A History of Strength

Usually our posts about Olympic sports are pretty all-inclusive. We love cheering on American men and women as they train and compete to represent our country as well as they can in their sports.

However, we’ll soon have the opportunity to host a relative of a girl participating in the Junior Olympics, in the precision air rifle competition. Also, with the newest Aspen Leaf Family baby on the way, (child-rearing is practically an Olympic worthy feat, I sometimes think) I opted to blog about something that wasn’t going to take me trekking all over town today. Hopefully next week I’ll have a bit more energy.
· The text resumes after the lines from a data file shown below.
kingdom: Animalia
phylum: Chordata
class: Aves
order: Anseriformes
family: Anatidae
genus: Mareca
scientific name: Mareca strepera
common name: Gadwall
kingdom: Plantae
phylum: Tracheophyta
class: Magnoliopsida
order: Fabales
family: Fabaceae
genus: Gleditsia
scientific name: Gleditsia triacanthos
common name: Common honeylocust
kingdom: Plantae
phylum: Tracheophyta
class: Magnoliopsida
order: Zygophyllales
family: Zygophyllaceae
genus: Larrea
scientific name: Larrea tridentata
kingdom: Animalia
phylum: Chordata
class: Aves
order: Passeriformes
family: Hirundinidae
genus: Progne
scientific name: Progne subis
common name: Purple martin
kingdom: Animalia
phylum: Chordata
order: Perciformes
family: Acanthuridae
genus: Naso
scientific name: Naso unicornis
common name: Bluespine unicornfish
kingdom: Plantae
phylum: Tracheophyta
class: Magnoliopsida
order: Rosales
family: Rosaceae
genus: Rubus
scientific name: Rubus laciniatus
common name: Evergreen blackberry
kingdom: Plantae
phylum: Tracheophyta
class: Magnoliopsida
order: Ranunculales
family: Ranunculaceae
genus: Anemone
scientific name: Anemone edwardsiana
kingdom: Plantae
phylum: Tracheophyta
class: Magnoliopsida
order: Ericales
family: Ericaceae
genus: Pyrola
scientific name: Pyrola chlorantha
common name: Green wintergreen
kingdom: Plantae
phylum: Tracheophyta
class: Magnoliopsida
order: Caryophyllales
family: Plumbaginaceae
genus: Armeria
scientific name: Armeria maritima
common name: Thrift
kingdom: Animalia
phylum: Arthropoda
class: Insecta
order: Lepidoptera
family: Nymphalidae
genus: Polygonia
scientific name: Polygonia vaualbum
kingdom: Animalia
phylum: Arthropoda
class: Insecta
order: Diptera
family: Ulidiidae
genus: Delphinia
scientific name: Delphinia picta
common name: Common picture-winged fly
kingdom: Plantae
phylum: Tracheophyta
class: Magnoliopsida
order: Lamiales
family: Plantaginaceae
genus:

Women weren’t actually allowed to compete in the Olympics for many years – though that’s hardly a surprise. The first female-inclusive Olympic games were in Paris in 1900: women were allowed to compete in lawn tennis and golf. Allegedly though, some women competed in other sports as well, but amongst mixed crews (thus receiving less credit.)

Interestingly, it took until 1996 for a women’s ONLY sport to be introduced: softball. (Softball is no longer an Olympic sport.) It took until 2012 for each country participating in the Olympics to actually allow women to attend – up until five years ago, women weren’t able to represent all the countries that are at the Olympics. Events were opened to women after 1900, but only slowly and gradually. For example, swimming events were opened up to women in 1912; track and field not until 1928. Shooting events, the area that brought this post into existence, wasn’t allowed until 1986. Weightlifting was opened up in 2000, women’s wrestling in 2004. 2012 brought not only a female representative from each Olympic country, but also opened up women’s boxing – finally bringing a female presence to each Olympic discipline which had previously only been open to men.





I think it’s worthwhile to note that while women were slowly gaining ground in the competitions, they were also wrestling against another front: the idea that women shouldn’t be competing at the Olympic games. In order to compete and win, many women had to train not only in their discipline, but probably also keep fighting for the right to represent their country at the games.

It is beautiful to see gained equality of the modern games, and the variety of accepted disciplines in which women compete. Moreover, we’re beyond thrilled to be able to host anybody with a connection to an athlete training or competing in Colorado Springs! Thank you to our guests (no matter of your reason for visiting) for allowing us to be a part of your journey. To those who compete, we wish you the absolute best! Go USA!